Rep. Kito says he’s looking forward to the challenge of finding a resolution to Alaska’s budget woes, but he’s also ready to broach some issues and projects specific to Haines and Skagway.
When Kito visited Skagway in July, he heard concerns from members of the Skagway Traditional Council about Taiya River erosion and the need to protect some early Native graves in Dyea as a result.
Kito says discussions with the National Park Service about what to do are continuing.
“We don’t have any resolution to that issue yet, but they are looking into it and they are trying to come up with suggestions for alternatives.”

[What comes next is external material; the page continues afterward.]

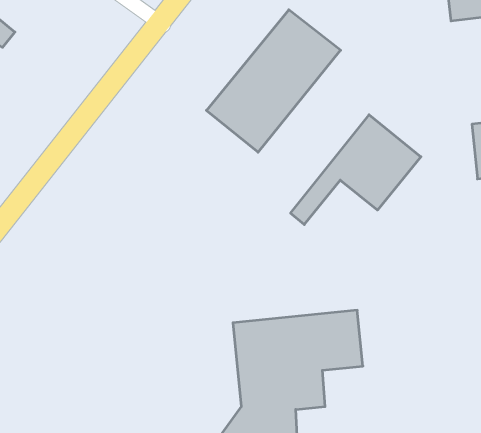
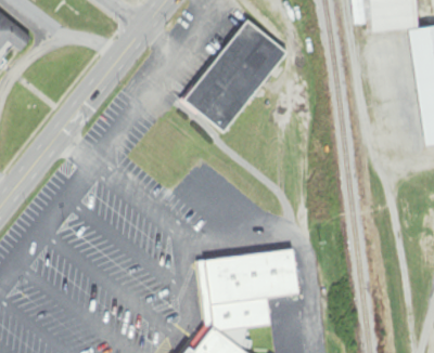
building: [291,115,421,225] -> none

In Haines, Kito says he’s working with State Parks and the Department of Transportation about how to manage the Chilkoot River Corridor more effectively.
A bear-viewing platform and other infrastructure have been in the works for several years, and while the design is done and money from the state is there, the project has stalled.
“That project needs some coordination between DOT and Parks in order to have the right of way be usable. So, what we’re trying to facilitate is a transfer of the right of way from the Department of Transporation to the parks division so they can manage that right of way as park access and still provide for DOT to do necessary maintenance to the road as needed.”
He says he’s also striving to restore the Haines’ state forester position to a year-round job. Budget cuts forced one forester out of work in 2015, with the second position cut significantly.
“At this point, we’re just trying to stabilize funding for that one forester because there are still operations taking place that definitely need a person present in Haines.”
Community revenue sharing is safe for now, Kito says, with Walker allocating $50 million in his proposed budget for the 200 or so communities that rely on it. This year, the Haines Borough received just over $600,000 while Skagway got around $430,000. The program was anticipated to get cut significantly, but this year, it paid out $57 million. Kito says he’s hoping the total will get bumped up.
“Gov. Walker has made a commitment to stabilizing revenue sharing and has a goal of stabilizing revenue share at about the $60 million appropriation mark. I support that.”
But, so far, Kito says, there’s no appropriation to boost it from the currently- proposed $50 million.
“But I’m hopeful that the governor will live up his commitment that revenue sharing is stable and stable at $60 million.”
He says revenue sharing supports small communities and can be the difference between towns having municipal government or not.
“I think it’s very important to have revenue sharing so we can support out local governments throughout Alaska.”